Features: SMART (a Simple Modular Architecture Research Tool) allows the identification and annotation of genetically mobile domains and the analysis of domain architectures. More than 500 domain families found in signalling, extracellular and chromatin-associated proteins are detectable. These domains are extensively annotated with respect to phyletic distributions, functional class, tertiary structures and functionally important residues. Each domain found in a non-redundant protein database as well as search parameters and taxonomic information are stored in a relational database system. User interfaces to this database allow searches for proteins containing specific combinations of domains in defined taxa

SWISS-2DPAGE Two-dimensional polyacrylamide gel electrophoresis database

Host: Swiss Institute of Bioinformatics, Geneva, Switzerland

Features: Swiss 2D-PAGE contains data on proteins identified on various 2-D PAGE and SDS-PAGE reference maps. Proteins can be located on the 2-D PAGE maps or display the region of a 2-D PAGE map where one might expect to find a protein from Swiss-Prot.

Swiss Protein Database

Host: Swiss Institute of Bioinformatics, Geneva, Switzerland

Features: SwissProt is a curated protein sequence database provided by the ExPASy (Expert Protein Analysis System) proteomics server of the Swiss Institute of Bioinformatics (SIB). It strives to provide a high level of annotation (such as the description of the function of a protein, its domains structure, post-translational modifications, variants, etc.), a minimal level of redundancy and high level of integration with other databases.

TIGR Protein Families

Host: The Institute for Genomics Research, Bethesda, MD, USA

Features: TIGRFAMs are protein families based on Hidden Markov Models or HMMs. Use this page to see the curated seed alignmet for each TIGRFAM, the full alignment of all family members and the cutoff scores for inclusion in each of the TIGRFAMs. Also use this page to search through the TIGRFAMs and HMMs for text in the TIGRFAMs Text Search or search for specific sequences in the TIGRFAMs Sequence Search.

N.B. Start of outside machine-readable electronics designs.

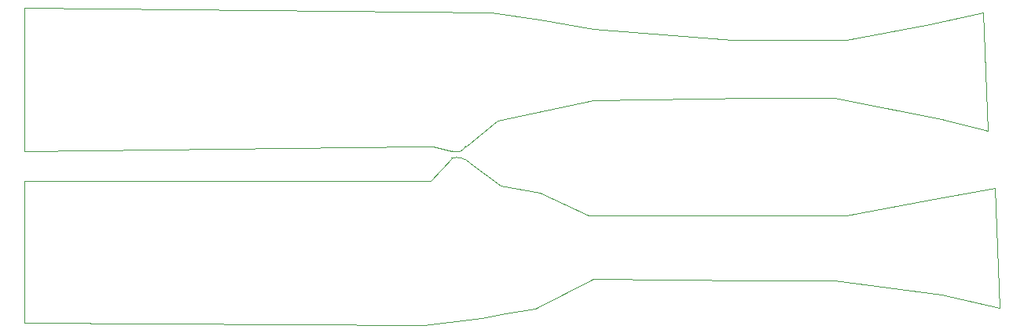
<source format=gm1>
G04 #@! TF.GenerationSoftware,KiCad,Pcbnew,8.0.7*
G04 #@! TF.CreationDate,2025-06-23T12:01:53+08:00*
G04 #@! TF.ProjectId,Pagtingin_Final,50616774-696e-4676-996e-5f46696e616c,rev?*
G04 #@! TF.SameCoordinates,Original*
G04 #@! TF.FileFunction,Profile,NP*
%FSLAX46Y46*%
G04 Gerber Fmt 4.6, Leading zero omitted, Abs format (unit mm)*
G04 Created by KiCad (PCBNEW 8.0.7) date 2025-06-23 12:01:53*
%MOMM*%
%LPD*%
G01*
G04 APERTURE LIST*
G04 #@! TA.AperFunction,Profile*
%ADD10C,0.05*%
G04 #@! TD*
G04 APERTURE END LIST*
D10*
X0001724921Y0018465257D02*
X0001724921Y0003215256D01*
X0057224922Y0035965256D02*
X0062974922Y0034965256D01*
X0056724922Y0004715256D02*
X0062974922Y0007965256D01*
X0053474922Y0004215256D02*
X0056724922Y0004715256D01*
X0001724921Y0003215256D02*
X0044724922Y0002965256D01*
X0045475078Y0018465256D02*
X0047750000Y0020999999D01*
X0104974921Y0036715256D02*
X0099224921Y0035465256D01*
X0079974922Y0007715256D02*
X0089000000Y0007715256D01*
X0062974922Y0027215256D02*
X0079974922Y0027465256D01*
X0105474921Y0023965256D02*
X0104974921Y0036715256D01*
X0051974922Y0036715256D02*
X0057224922Y0035965256D01*
X0062500000Y0014749999D02*
X0078000000Y0014749999D01*
X0079974922Y0027465256D02*
X0088974922Y0027465256D01*
X0077974922Y0033715256D02*
X0090224922Y0033715256D01*
X0044224922Y0022215256D02*
X0045724922Y0022215256D01*
X0106250000Y0017749999D02*
X0099250000Y0016499999D01*
X0002974921Y0018465257D02*
X0001724921Y0018465257D01*
X0090224922Y0033715256D02*
X0099224921Y0035465256D01*
X0089000000Y0007715256D02*
X0100500000Y0006249999D01*
X0050981903Y0003729881D02*
X0053474922Y0004215256D01*
X0049249999Y0022249999D02*
X0052700000Y0024999999D01*
X0088974922Y0027465256D02*
X0100474921Y0025215256D01*
X0002974921Y0018465257D02*
X0045475078Y0018465256D01*
X0001724921Y0021715257D02*
X0001724922Y0037215256D01*
X0001724921Y0021715257D02*
X0044224922Y0022215256D01*
X0090250000Y0014749999D02*
X0099250000Y0016499999D01*
X0044724922Y0002965256D02*
X0050981903Y0003729881D01*
X0106750000Y0004749999D02*
X0106250000Y0017749999D01*
X0001724922Y0037215256D02*
X0051974922Y0036715256D01*
X0062974922Y0034965256D02*
X0077974922Y0033715256D01*
X0100474921Y0025215256D02*
X0105474921Y0023965256D01*
X0100500000Y0006249999D02*
X0106750000Y0004749999D01*
X0057250000Y0017215256D02*
X0062500000Y0014749999D01*
X0052974922Y0017965256D02*
X0057250000Y0017215256D01*
X0062974922Y0007965256D02*
X0079974922Y0007715256D01*
X0078000000Y0014749999D02*
X0090250000Y0014749999D01*
X0062974922Y0027215256D02*
X0052700000Y0024999999D01*
X0045724922Y0022215256D02*
X0047750000Y0021750000D01*
X0049707736Y0020457736D02*
X0052974922Y0017965256D01*
X0049249999Y0022249999D02*
G75*
G02*
X0047750000Y0021750000I-0000999999J0000500000D01*
G01*
X0047750000Y0020999998D02*
G75*
G02*
X0049707736Y0020457736I0000499999J-0001999999D01*
G01*
M02*
</source>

Transcriptions - The Music of Protein Sequences

Host: Texas Wesleyan University, Fort Worth, TX, USA

Features: “A Protein Primer” makes music from protein sequences by assigning increasing pitch to amino acids by their increasing hydrophobicity values and the duration of each note is set by the number of codons coding for it.

Universal Protein Resource

Host: European Molecular Biology Lab - European Bioinformatics Institute, Hixton, UK

Features: The UniProt (Universal Protein Resource) for protein sequences and is the central hub for the collection of functional information on proteins, with accurate, consistent, and rich annotation, the amino acid sequence, protein name or description, taxonomic data and citation information. It is a central repository of protein sequence and function created by joining the information contained in UniProtKB/Swiss-Prot, UniProtKB/TrEMBL, and PIR.